TinyLLaVA / TinyLLaVA_Factory

A Framework of Small-scale Large Multimodal Models
https://arxiv.org/abs/2402.14289
Apache License 2.0
662 stars 69 forks source link

Config for TinyLLaVA-OpenELM-270M-SigLIP-0.55B #70

Open eternalding opened 6 months ago

eternalding commented 6 months ago

Greetings. Would like to ask two questions about TinyLLaVA-0.55B (With OpenELM-270M-Instruct): 1) From config.json provided in TinyLLaVA 0.55B's hf repo, seems it is using OpenELM-450M 2) The repo title said it uses SigLIP for vision encoder, but config said it uses clip-vit-base-patch16.

Not sure if it's some kind of typo.

Thanks.

Link to TinyLLaVA 0.55B's config: https://huggingface.co/jiajunlong/TinyLLaVA-OpenELM-270M-SigLIP-0.55B/blob/main/config.json

jiajunlong commented 5 months ago

Thanks for your reminder, TinyLLaVA-0.55B actually uses OpenELM-450M-Instruct as the LLM and clip-vit-base-patch16 as the VisionTower. The config.json file in the Huggingface repository is correct. I have updated the description in the Huggingface repository. Thank you very much for pointing out the error.

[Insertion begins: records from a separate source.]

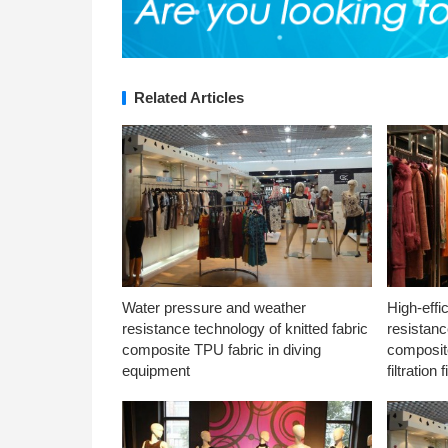
Related Articles
Water pressure and weather
High-effi
resistance technology of knitted fabric
resistanc
composite TPU fabric in diving
composite
equipment
filtration f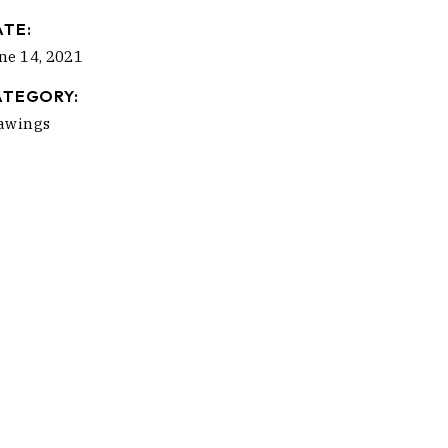
ATE:
ne 14, 2021
ATEGORY:
awings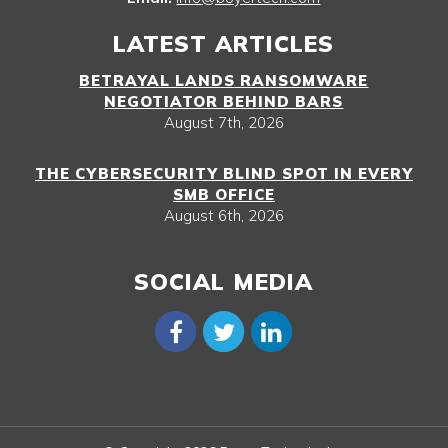
LATEST ARTICLES
BETRAYAL LANDS RANSOMWARE
NEGOTIATOR BEHIND BARS
August 7th, 2026
THE CYBERSECURITY BLIND SPOT IN EVERY
SMB OFFICE
August 6th, 2026
SOCIAL MEDIA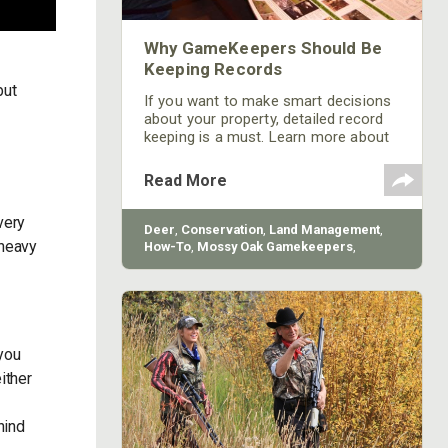
Why GameKeepers Should Be
Keeping Records
but
If you want to make smart decisions
about your property, detailed record
keeping is a must. Learn more about
why gamekeepers should be keeping
records from Mossy Oak.
Read More
very
Deer
,
Conservation
,
Land Management
,
 heavy
How-To
,
Mossy Oak Gamekeepers
,
BioLogic
 you
ither
hind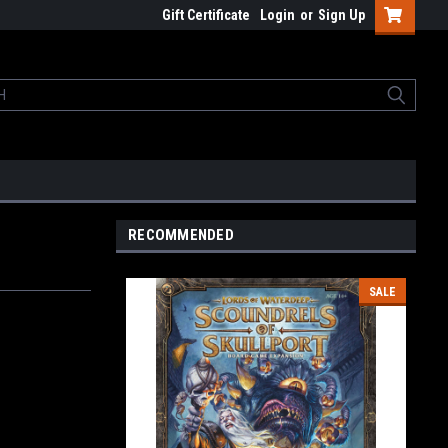
Gift Certificate
Login
or
Sign Up
RECOMMENDED
SALE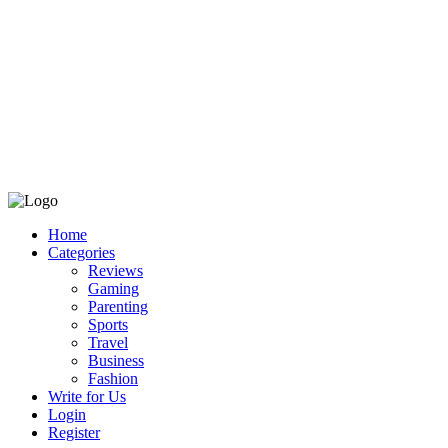
Home
Categories
Reviews
Gaming
Parenting
Sports
Travel
Business
Fashion
Write for Us
Login
Register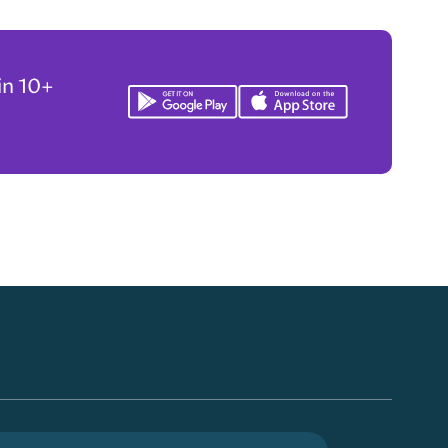
in 10+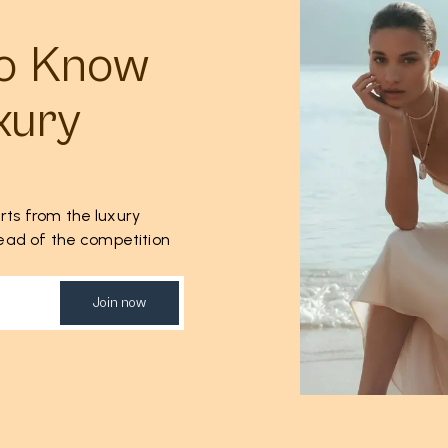
to Know
xury
rts from the luxury
ahead of the competition
Join now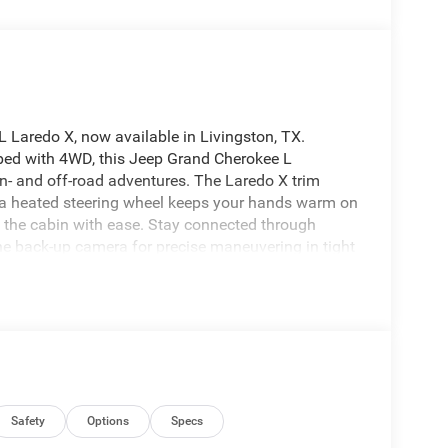
L Laredo X, now available in Livingston, TX.
ped with 4WD, this Jeep Grand Cherokee L
on- and off-road adventures. The Laredo X trim
: a heated steering wheel keeps your hands warm on
on the cabin with ease. Stay connected through
the back-up camera for precise maneuvering in tight
tive cruise control to maintain a safe following
and improving long-distance comfort. The spacious
 and flexible cargo options, making it ideal for
es rugged presence with contemporary lines, and
onditions around Livingston and beyond. Whether
2026 Jeep Grand Cherokee L Laredo X delivers a well-
 tech. Schedule a visit in Livingston, TX to
Grand Cherokee L is a smart choice for drivers
Safety
Options
Specs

eternalding commented 5 months ago

Okay. Thanks for the correction.

ggcr commented 5 months ago

Is there any TinyLLaVA version trained on OpenELM-270M-Instruct by any chance? @jiajunlong

jiajunlong commented 4 months ago

Is there any TinyLLaVA version trained on OpenELM-270M-Instruct by any chance? @jiajunlong

I'm so sorry, I just saw your message. We have tried using the OpenELM-270M-Instruct model, but the results were very poor.